On the three skills managers can teach their employees to engage them:
The idea that we all have some ideal job out there is a rather empty idea. No matter how engaged they are at work, no one has a job that incorporates one activity that they love. Everyone’s job has a whole welter of different activities and relationships and expectations. And these things come down on each and every one of us like a tidal wave or a mud slide every week.
The first skill we have to learn is to help people identify specifically which activities invigorate us and which deplete us. Most of us are terrible at that. We seem to think our strengths are what we’re good at and our weaknesses are what we’re bad at. And then, of course, many of us have things we’re quite good at but we hate to do, or that bore us or that drain us. Those can’t be strengths because we never want to do them again.

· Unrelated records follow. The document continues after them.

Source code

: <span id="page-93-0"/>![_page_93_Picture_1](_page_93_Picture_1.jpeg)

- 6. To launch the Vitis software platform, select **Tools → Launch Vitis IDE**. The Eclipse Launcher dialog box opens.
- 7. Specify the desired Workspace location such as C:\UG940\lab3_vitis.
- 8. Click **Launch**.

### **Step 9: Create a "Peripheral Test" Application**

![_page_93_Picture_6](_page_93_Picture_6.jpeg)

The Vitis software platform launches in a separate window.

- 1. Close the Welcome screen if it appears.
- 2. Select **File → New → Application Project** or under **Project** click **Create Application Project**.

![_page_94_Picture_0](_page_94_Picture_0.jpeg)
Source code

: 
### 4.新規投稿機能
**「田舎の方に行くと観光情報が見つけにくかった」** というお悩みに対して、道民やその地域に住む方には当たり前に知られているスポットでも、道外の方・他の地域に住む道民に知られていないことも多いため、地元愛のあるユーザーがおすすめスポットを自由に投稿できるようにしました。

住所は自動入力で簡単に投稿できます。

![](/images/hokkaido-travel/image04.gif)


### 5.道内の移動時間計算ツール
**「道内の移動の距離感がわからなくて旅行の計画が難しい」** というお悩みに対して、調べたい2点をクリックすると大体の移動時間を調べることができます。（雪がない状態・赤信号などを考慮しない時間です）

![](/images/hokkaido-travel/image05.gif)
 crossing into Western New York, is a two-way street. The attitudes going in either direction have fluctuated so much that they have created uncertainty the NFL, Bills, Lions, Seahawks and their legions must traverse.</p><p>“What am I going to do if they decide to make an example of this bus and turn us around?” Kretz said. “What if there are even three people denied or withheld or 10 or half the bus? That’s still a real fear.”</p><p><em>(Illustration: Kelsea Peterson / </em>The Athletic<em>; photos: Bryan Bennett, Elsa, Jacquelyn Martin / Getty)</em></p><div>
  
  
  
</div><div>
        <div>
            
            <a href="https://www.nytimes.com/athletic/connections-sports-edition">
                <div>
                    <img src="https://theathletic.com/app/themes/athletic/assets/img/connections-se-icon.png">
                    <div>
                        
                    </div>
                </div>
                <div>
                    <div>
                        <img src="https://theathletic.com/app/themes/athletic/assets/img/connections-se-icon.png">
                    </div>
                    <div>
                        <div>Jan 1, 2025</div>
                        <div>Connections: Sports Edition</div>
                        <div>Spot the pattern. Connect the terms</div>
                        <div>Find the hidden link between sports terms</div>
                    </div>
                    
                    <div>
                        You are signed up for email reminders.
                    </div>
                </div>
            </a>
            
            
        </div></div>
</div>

The second skill is, “What is the best way to have a strong week?”
When you look at the most successful people, they seem to spend a disproportionate amount of time doing activities that invigorate them. What we have to realize is that didn’t happen overnight or by accident. It happened deliberately and gradually. So what each one of us needs to learn how to do is each week have a strong week plan. How do you each week push your time toward certain activities that seem to invigorate you and away from those that seem to deplete you? How do you do that when, frankly, the world and the company you work for is ambivalent about you and your strengths?
The third skill we have to teach people is how to talk about strengths without boasting or talk about weaknesses without whining. We don’t know how to talk about activities that invigorate us without sounding pompous. And we don’t know how to talk about activities that deplete us without sounding wimpy and weak. In fact, if you talk to your manager about performance, under a quarter of people say, “We talk about my strengths.” We don’t have a language in the workplace to talk about strengths and weaknesses. That language would have to be a very emotional language. When speaking about strengths, you would have to use words such as “I love it when,” “I get a kick out of it when,” “I’m thrilled by.” And, with weaknesses, you would have to learn a language such as “it depletes me when,” “it drains me when,” “it sucks the life out of me when,” “I can’t stand it when.” We don’t use that language at work. We talk about skill sets and high potential and goals and career pathing and all kinds of anemic terms like that.
A final thought:
A lot of investigation needs to be done on our people processes and I see a lot of companies beginning to get intrigued by that, even though they don’t yet know quite how to change their people processes to be explicitly strengths-based. We have applied the principles of process improvement to people improvement, and the problem is that processes are endlessly malleable and people aren’t. People aren’t endlessly tweakable. A system for baggage handling you can probably tweak until you’re blue in the face. But I can’t tweak you.
Along the way I believe we will get better and better at engaging our employees using communication and other methods. I think it will be a fantastic next 10 years.